As mentioned earlier there are only 3 machines handling all the work hence deployment has not been a main concern and its still a manual process. But if we go down the path of bringing evaluation jobs outside the Lua for scaling purposes we would need a robust deployment automation.

Durable storage

In the current implementation only Redis has the computed result sets. Even though we have master-slave setup with fail over mechanism to handle any node outage we can still do better in terms of durability. In the worst case scenario of losing both master and slave, we have no option but to recompute all the RT_DOJ in that particular shard which typically takes 1 hour time.

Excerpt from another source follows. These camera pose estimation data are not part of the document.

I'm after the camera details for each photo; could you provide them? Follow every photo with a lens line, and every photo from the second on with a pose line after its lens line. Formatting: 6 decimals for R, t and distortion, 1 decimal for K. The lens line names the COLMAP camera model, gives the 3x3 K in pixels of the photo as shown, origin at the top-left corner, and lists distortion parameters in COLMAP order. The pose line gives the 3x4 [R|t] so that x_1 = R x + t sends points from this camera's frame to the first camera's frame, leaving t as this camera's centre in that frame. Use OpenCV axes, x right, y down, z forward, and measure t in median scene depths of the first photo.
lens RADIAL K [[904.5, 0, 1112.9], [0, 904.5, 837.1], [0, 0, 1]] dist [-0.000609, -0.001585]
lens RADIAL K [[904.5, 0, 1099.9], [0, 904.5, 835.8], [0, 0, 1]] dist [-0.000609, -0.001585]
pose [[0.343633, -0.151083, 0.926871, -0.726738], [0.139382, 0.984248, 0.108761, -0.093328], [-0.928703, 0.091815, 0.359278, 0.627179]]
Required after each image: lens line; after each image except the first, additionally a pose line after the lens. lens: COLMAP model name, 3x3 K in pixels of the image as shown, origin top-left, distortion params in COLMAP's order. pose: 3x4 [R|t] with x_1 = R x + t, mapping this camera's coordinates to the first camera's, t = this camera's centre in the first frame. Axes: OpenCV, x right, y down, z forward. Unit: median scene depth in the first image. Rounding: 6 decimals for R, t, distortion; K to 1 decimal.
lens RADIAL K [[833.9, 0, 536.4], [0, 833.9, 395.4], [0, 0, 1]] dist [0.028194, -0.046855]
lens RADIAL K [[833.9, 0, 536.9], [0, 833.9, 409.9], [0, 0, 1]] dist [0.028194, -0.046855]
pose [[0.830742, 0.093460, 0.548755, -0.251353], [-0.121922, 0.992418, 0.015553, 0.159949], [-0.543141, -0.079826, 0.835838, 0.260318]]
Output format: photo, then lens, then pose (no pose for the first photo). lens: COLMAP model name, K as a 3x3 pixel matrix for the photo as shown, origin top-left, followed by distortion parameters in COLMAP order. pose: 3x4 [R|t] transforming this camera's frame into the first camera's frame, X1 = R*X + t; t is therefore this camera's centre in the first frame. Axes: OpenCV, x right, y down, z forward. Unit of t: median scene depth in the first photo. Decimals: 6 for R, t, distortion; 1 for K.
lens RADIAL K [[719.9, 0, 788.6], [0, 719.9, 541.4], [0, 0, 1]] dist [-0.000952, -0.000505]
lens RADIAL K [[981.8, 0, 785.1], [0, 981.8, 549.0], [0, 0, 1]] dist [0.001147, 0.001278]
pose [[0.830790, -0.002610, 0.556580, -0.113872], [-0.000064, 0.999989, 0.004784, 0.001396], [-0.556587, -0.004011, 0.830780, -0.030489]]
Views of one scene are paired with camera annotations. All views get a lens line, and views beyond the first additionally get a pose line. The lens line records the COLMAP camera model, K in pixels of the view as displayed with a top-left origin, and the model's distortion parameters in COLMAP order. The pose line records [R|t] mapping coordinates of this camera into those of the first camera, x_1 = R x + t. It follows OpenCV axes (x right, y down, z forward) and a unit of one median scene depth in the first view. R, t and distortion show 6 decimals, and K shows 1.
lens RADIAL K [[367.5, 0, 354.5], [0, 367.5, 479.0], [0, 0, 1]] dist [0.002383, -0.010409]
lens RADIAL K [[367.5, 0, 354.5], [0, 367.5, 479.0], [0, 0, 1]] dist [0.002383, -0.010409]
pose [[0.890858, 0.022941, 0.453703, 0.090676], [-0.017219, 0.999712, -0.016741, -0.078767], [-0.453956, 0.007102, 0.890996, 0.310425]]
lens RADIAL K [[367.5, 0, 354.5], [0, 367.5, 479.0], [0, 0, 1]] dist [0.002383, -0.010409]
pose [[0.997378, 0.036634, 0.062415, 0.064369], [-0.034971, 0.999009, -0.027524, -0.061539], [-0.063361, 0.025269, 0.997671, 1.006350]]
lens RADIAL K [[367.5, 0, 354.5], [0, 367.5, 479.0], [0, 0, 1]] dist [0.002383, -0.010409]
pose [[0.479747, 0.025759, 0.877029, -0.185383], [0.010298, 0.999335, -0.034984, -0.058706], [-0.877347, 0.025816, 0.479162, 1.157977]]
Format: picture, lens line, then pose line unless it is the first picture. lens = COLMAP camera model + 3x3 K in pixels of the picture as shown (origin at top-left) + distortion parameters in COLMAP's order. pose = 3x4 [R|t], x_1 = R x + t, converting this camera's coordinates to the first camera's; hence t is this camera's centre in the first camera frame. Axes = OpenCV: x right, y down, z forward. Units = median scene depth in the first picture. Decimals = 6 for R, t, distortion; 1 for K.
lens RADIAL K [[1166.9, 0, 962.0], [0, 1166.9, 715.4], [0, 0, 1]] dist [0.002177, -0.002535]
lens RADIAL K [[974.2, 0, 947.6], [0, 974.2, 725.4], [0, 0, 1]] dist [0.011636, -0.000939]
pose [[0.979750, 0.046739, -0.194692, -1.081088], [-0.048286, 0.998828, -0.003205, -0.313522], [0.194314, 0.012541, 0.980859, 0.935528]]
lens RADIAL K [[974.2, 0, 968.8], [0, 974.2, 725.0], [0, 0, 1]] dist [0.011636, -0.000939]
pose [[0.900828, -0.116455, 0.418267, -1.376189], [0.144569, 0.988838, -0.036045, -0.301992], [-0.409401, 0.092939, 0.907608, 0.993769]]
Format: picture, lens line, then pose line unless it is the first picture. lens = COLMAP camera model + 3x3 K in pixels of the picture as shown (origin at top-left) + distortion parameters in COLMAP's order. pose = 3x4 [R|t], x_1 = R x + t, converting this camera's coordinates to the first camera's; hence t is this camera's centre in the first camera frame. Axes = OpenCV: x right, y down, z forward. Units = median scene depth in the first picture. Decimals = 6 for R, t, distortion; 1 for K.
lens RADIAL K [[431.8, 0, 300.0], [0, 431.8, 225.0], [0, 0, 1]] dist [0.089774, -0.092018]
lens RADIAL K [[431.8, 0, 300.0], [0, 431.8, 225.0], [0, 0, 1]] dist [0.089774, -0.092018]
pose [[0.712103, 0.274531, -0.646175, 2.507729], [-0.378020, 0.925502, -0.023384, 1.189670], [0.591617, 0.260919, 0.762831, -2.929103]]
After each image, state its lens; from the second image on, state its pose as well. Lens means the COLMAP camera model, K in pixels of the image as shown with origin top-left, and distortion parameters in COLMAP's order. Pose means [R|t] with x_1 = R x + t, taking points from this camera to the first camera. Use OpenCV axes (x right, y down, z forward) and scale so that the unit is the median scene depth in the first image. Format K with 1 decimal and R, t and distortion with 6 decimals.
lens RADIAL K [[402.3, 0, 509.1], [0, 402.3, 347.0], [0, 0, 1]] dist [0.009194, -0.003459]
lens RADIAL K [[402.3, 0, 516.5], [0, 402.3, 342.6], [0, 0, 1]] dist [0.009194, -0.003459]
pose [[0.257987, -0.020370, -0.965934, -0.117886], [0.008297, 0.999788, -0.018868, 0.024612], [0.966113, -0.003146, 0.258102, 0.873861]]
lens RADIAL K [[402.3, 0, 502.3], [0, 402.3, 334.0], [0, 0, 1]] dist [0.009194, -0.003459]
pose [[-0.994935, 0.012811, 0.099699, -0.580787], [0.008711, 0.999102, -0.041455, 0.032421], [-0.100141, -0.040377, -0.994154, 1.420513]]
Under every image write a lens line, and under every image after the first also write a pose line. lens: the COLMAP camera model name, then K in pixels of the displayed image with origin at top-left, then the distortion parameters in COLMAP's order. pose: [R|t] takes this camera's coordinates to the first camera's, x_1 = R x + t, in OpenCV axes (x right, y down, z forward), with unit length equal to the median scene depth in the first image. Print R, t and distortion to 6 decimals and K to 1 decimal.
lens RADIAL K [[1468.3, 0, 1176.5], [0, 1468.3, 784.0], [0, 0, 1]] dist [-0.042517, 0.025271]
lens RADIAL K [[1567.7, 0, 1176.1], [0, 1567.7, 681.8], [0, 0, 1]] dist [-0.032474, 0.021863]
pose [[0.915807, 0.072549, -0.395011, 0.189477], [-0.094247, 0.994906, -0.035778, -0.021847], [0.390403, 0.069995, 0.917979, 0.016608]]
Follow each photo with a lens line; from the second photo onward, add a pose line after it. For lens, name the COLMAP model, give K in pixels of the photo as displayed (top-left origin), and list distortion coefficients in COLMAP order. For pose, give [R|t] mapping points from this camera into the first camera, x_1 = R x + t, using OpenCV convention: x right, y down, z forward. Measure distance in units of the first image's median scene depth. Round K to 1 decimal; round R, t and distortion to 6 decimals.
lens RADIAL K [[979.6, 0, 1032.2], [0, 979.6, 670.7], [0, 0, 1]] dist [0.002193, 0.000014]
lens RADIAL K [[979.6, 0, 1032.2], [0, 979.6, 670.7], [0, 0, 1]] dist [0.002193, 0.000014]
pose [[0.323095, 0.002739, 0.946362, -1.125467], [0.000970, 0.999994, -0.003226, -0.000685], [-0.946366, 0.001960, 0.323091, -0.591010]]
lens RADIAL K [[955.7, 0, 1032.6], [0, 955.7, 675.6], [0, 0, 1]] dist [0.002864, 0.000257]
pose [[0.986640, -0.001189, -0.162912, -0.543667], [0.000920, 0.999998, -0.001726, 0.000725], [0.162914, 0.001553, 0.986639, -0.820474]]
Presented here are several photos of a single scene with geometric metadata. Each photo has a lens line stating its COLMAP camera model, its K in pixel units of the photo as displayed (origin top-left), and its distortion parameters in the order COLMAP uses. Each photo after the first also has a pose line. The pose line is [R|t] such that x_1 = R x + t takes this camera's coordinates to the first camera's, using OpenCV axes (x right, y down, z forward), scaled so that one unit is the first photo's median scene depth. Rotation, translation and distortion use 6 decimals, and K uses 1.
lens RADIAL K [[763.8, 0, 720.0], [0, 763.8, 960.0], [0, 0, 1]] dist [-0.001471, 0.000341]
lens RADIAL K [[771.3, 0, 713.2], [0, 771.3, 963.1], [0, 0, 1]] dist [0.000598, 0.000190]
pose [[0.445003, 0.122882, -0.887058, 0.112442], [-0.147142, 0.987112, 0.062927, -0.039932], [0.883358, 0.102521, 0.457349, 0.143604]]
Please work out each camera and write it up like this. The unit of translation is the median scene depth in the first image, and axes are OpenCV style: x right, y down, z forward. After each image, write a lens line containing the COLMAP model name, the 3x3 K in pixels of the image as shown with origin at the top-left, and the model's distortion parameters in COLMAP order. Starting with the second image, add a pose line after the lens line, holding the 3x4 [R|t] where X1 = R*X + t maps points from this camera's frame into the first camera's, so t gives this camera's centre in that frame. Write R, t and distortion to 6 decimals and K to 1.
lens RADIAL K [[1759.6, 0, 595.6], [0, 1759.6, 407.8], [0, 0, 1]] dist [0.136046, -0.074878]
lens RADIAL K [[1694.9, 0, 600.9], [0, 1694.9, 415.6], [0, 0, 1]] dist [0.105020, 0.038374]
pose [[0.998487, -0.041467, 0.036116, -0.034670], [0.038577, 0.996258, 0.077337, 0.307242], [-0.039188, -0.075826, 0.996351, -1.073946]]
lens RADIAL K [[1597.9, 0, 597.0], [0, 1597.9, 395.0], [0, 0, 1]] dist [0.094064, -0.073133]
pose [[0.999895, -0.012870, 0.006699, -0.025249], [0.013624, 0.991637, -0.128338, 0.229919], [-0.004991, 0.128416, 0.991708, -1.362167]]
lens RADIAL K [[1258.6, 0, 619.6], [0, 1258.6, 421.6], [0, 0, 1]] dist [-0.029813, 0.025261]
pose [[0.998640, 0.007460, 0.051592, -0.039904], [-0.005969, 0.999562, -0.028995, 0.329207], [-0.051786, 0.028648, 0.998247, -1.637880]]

A better alternate with both replication and durability needs to be explored. But this new system has to give same or better write throughput than Redis. May be a durable storage for RT_DOJ data structure and in-memory storage for S_D_DOJ structure might give us the right balance.

Key takeaways

I have been closely involved with the development of Reddeals from day 1. Some of the key learning in this 5 year long journey could be summarized like

Understanding Read/Write patterns and adjusting your data model to optimize those path would give huge performance and scale advantages. For existing systems adding domain specific metrics at fine granular level can help to understand bottlenecks.
Sometimes users use the platform in completely unexpected ways and keeping track of all the steps the system took to handle the request is very essential from day 1 to assist the user queries and to unearth any hidden bugs.
Having a realtime feed like RTU will enable a lot of innovation. We have implemented BP-DP search, Near-by search, Tentative unblock process and Inventory change feed on top of this raw seat layout feed.
We used binary encoding for storing seat fare and availability in RTU diff service, but we used plain text csv to store (offerID, net fare, discounted fare) tuples in All offer evaluation results. The former provided fast comparison for diffing whereas latter proved invaluable in quickly debugging issues. This might be a small detail but we learnt by giving up a little bit on space optimization we gained a lot in visibility into the working of the rules.
Any feature on the platform can grow out to be your USP, hence embracing micro services approach would enable quicker iterations and innovations.